Return all of the data exactly, with nothing left out but the pictures.

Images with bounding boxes
- - - -
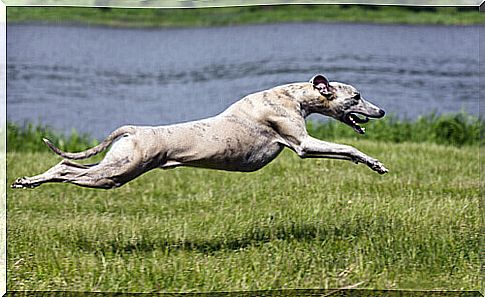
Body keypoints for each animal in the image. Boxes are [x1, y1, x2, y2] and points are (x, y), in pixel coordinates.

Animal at [11, 74, 388, 190]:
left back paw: (27, 181)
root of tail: (133, 130)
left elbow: (346, 152)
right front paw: (374, 163)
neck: (292, 95)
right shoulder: (304, 145)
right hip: (114, 173)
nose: (382, 111)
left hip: (115, 165)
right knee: (66, 170)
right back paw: (31, 181)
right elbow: (348, 149)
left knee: (66, 166)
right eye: (356, 96)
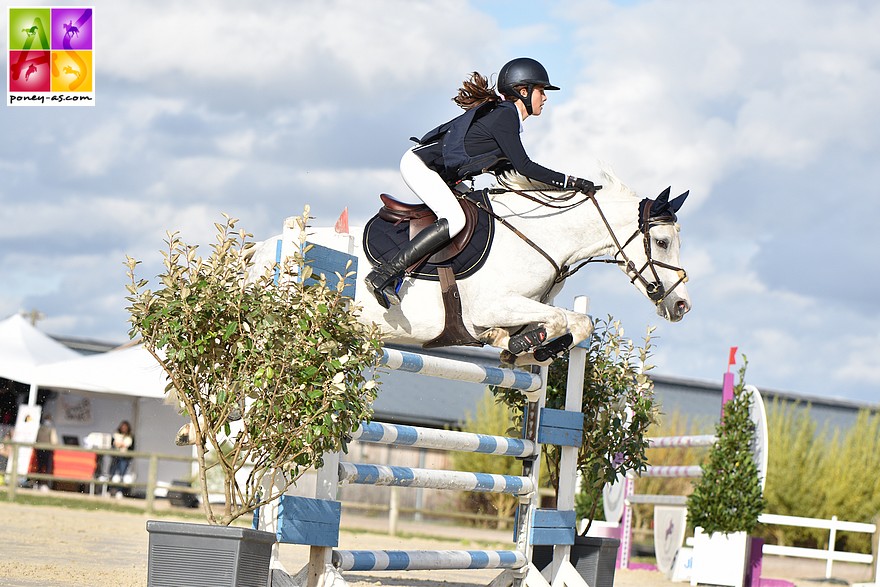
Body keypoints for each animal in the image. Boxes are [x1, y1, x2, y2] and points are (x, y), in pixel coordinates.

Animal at [246, 165, 688, 366]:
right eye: (662, 242)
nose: (682, 306)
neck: (541, 234)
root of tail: (263, 251)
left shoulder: (528, 306)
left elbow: (578, 322)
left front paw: (524, 348)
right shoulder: (490, 306)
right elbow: (561, 320)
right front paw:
- - - -
Solution to the problem:
Body keypoints for each animal in the image. Boxes are [x1, y1, x2, y2] and points are (x, y), in pixel coordinates.

Animal at [11, 74, 388, 190]:
left back paw: (27, 181)
root of tail: (133, 130)
left elbow: (346, 152)
right front paw: (374, 163)
neck: (292, 95)
right shoulder: (304, 145)
right hip: (114, 173)
nose: (382, 111)
left hip: (115, 165)
right knee: (66, 170)
right back paw: (31, 181)
right elbow: (348, 149)
left knee: (66, 166)
right eye: (356, 96)
Body keypoints for each animal in the image. Boxes are [x1, y1, x2, y2] and points are (x, y), in pixel coordinates.

Animal at [246, 165, 688, 366]:
right eye: (662, 242)
nose: (682, 306)
neck: (541, 234)
root of tail: (263, 251)
left shoulder: (528, 306)
left elbow: (578, 322)
left front paw: (524, 348)
right shoulder: (490, 306)
right elbow: (561, 320)
right front paw:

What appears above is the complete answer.